▶ _TASK OBJECTIVE_
Whenever the string "Draft" turns up in a line below, that line should be copied.
=== Begin Enclosure ===
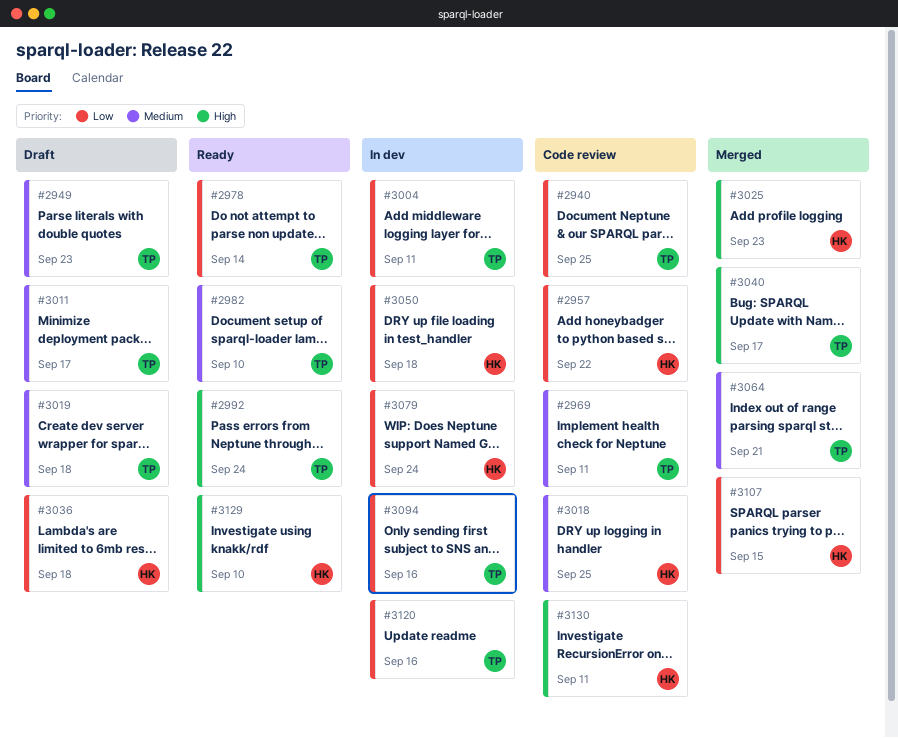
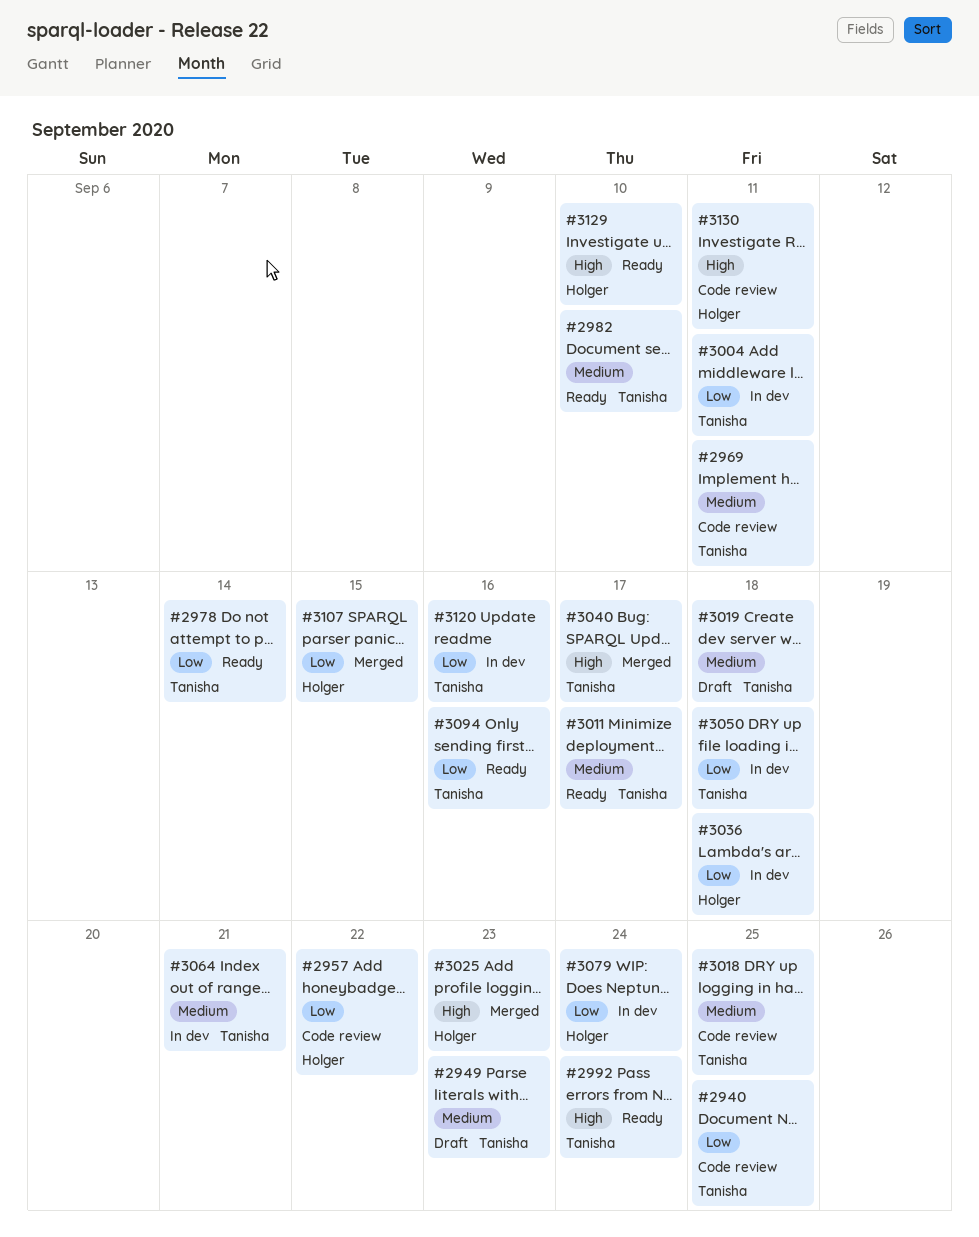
#3011, status: Draft -> Ready
#3018, owner: Holger -> Tanisha
#3036, status: Draft -> In dev
#3050, owner: Holger -> Tanisha
#3064, status: Merged -> In dev
#3094, status: In dev -> Ready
=== End Enclosure ===
▶ _RESPONSE_
#3011, status: Draft -> Ready
#3036, status: Draft -> In dev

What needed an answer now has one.